[Stored data entries]
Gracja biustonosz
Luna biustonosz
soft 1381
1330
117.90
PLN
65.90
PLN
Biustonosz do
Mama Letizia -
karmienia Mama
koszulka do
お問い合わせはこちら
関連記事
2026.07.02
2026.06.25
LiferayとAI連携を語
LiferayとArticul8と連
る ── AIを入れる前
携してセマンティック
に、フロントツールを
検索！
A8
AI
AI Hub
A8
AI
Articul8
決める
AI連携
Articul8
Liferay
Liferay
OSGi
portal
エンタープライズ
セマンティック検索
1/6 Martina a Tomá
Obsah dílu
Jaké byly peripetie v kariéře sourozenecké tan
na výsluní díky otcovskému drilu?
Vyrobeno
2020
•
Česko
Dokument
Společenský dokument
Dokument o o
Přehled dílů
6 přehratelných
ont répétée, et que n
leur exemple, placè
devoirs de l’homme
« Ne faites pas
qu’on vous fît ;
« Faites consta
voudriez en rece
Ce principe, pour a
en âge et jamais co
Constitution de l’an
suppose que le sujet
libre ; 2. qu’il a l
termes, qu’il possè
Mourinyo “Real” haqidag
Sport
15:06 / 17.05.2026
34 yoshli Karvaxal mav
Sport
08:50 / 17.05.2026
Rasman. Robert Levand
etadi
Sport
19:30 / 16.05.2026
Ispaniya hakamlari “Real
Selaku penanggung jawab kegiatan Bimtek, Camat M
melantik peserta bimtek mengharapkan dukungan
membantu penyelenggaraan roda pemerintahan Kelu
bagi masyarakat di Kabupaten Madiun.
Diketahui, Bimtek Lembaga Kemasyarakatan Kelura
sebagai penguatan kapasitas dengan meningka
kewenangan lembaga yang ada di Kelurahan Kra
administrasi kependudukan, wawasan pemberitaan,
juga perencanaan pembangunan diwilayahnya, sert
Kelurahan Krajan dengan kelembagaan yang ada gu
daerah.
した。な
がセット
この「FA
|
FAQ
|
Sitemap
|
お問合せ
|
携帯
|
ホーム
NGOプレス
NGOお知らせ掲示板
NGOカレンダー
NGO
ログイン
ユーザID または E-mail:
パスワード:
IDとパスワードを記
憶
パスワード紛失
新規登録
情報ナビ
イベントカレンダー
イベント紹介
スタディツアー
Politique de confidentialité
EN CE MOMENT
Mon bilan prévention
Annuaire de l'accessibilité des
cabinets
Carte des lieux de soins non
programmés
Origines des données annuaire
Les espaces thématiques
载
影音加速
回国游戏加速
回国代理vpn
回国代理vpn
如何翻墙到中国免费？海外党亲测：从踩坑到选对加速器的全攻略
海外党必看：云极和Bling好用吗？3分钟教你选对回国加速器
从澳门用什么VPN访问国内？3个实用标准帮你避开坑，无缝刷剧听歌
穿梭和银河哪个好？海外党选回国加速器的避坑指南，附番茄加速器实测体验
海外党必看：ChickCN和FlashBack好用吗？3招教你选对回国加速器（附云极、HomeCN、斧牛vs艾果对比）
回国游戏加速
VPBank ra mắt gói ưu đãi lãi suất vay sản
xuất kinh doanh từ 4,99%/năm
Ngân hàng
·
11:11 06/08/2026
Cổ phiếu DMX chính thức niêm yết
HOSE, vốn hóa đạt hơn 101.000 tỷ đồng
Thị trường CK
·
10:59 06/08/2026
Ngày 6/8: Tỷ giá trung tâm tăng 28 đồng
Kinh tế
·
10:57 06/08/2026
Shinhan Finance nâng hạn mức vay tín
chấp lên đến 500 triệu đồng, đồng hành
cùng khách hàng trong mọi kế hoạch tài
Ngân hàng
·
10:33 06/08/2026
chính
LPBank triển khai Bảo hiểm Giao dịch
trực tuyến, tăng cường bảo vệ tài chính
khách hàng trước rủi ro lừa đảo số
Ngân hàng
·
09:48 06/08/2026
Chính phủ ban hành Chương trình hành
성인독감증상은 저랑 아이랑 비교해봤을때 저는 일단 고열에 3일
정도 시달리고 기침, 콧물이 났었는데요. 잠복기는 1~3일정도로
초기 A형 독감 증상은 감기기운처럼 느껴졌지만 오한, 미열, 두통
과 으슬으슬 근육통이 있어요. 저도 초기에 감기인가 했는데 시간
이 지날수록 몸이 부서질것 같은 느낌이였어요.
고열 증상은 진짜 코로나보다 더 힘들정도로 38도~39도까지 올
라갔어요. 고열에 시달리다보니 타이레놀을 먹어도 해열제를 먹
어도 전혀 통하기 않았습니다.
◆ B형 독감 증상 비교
--
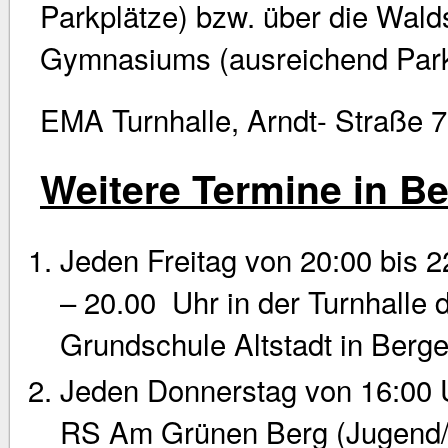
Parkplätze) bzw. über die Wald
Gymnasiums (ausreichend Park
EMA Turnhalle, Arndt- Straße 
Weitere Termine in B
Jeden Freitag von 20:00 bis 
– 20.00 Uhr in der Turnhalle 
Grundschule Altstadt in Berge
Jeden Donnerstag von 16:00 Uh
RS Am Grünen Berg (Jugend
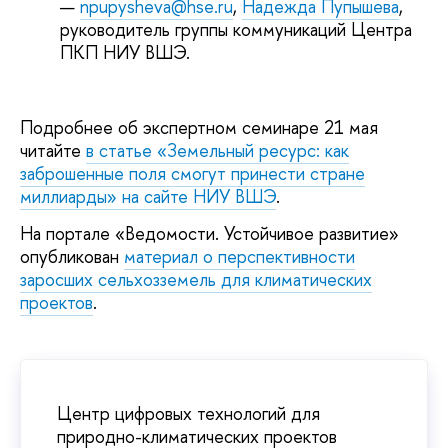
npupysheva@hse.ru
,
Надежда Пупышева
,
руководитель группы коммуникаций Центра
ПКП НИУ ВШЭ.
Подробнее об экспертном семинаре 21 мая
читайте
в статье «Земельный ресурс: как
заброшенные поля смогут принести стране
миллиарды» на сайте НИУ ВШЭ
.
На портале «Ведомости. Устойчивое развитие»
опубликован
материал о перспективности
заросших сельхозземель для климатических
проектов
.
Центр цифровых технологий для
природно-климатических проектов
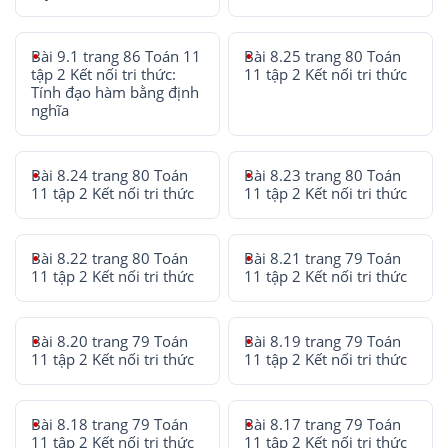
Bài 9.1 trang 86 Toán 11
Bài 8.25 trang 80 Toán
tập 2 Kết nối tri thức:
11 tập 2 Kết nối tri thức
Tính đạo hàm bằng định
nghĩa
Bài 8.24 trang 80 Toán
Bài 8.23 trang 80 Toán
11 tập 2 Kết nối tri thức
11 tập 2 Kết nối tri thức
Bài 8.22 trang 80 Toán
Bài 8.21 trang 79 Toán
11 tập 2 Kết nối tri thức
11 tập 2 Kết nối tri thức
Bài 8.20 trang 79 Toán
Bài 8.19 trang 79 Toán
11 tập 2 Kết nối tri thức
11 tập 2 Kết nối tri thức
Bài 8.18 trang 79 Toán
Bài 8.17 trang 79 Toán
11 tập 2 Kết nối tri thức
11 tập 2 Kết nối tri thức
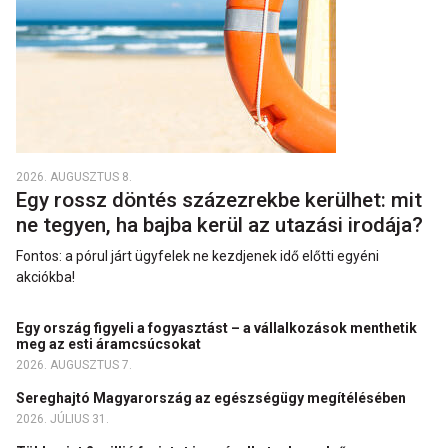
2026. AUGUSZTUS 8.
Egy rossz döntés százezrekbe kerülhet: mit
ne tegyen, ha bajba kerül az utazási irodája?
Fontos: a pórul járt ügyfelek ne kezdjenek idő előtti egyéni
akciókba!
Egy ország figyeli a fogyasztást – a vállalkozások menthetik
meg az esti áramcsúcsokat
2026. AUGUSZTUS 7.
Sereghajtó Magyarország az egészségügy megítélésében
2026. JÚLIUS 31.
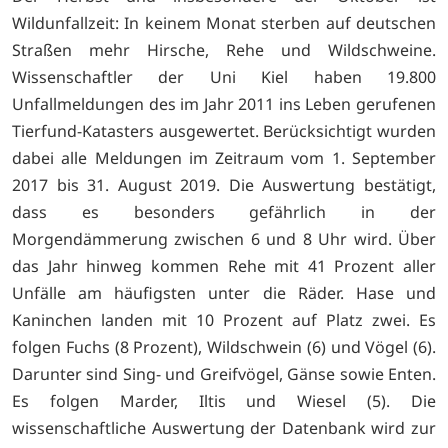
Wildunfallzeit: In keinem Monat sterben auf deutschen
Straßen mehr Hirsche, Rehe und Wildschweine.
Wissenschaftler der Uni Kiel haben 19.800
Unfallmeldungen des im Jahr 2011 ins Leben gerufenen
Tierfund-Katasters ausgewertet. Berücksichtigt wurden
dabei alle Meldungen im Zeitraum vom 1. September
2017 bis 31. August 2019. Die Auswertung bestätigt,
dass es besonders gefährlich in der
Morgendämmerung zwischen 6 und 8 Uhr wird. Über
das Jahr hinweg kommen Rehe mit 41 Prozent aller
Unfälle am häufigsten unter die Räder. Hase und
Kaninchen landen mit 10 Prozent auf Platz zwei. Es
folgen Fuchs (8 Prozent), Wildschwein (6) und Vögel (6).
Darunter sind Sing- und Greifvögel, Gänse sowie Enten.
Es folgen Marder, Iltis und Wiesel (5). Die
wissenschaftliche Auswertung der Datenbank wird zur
==
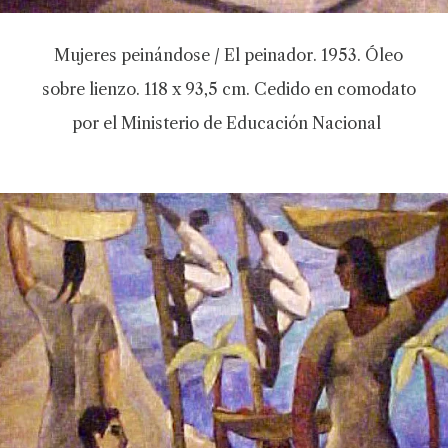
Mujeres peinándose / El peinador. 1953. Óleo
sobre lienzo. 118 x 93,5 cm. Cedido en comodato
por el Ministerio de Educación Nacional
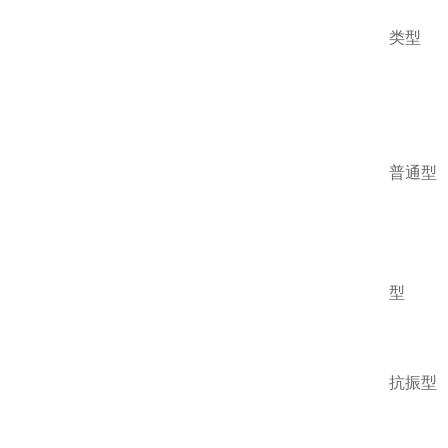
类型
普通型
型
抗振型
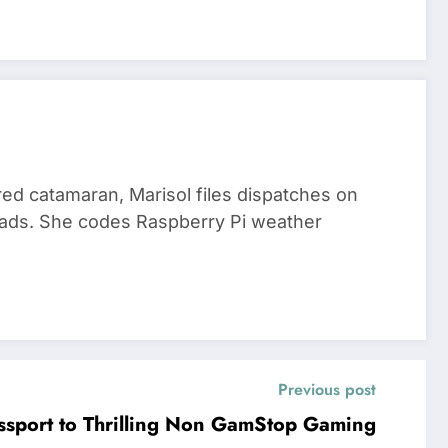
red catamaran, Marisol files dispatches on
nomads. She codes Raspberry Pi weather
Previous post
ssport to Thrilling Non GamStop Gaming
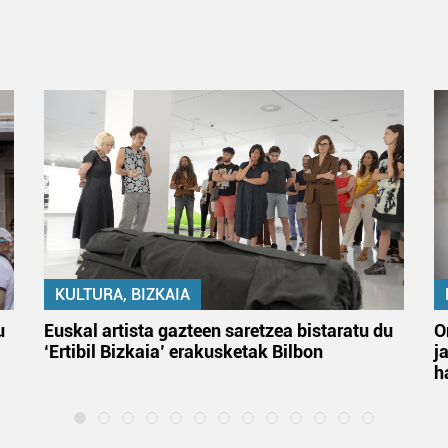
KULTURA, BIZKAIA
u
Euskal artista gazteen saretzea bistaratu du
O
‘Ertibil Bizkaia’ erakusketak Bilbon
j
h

TASK PROMPT: Among the lines above, which contain the word "dengan"? Copy every one.

RESULT FOR THIS TASK:
sebagai penguatan kapasitas dengan meningka
Kelurahan Krajan dengan kelembagaan yang ada gu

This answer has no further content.